*Description of the task*: In the passage on Berrada's properties below, swap "Berrada Properties" for "the company" and write out the part starting with "The decisions Berrada" and going on through "of renting households).".

*Document segment*:
==================================================

I matched 26 individual mortgages obtained by Berrada companies with City of Milwaukee parcel records. Each mortgage covered between 67-168 apartments, and altogether the 24 mortgages refinanced 2,629 units (over a quarter of Berrada’s total). The data come from prospectuses filed in 2024 and 2025. The city assessed the value of these properties as $160.3 million in 2025. However, the appraisals for these properties shown to investors totaled $471.4 million. In other words, these properties were assessed by the city at just 34% of the value at which they were appraised by the market. Some of the appraisals came after the assessment window ended, but some did not. Applying this ratio of assessed-to-appraised value to the rest of Berrada’s properties would suggest a total value in excess of $1.7 billion.
That is the asset side of the business. On the revenue side, the same prospectuses also report the most recent annual effective gross income (EGI) for the properties in each mortgage. Across all 26 mortgages, the average monthly EGI per unit was $1,222. Applying this number to all of Berrada’s properties suggests a gross annual revenue of around $149 million.
What does it mean for Milwaukee (and, to a lesser extent, Racine) for so much property to be concentrated in a single landlord? In the northernmost fifth of Milwaukee, the odds are better than 1-in-4 that Berrada owns any given apartment one might look at.
The decisions Berrada Properties makes about how much rent to charge and how well to maintain its properties shapes the lives of perhaps 20,000 people or more (based on the average sizes of renting households).

==================================================

*Dataset rows*:

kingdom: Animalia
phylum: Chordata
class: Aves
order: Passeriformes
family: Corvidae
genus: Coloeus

==================================================

*Solution to this task*:
The decisions the company makes about how much rent to charge and how well to maintain its properties shapes the lives of perhaps 20,000 people or more (based on the average sizes of renting households).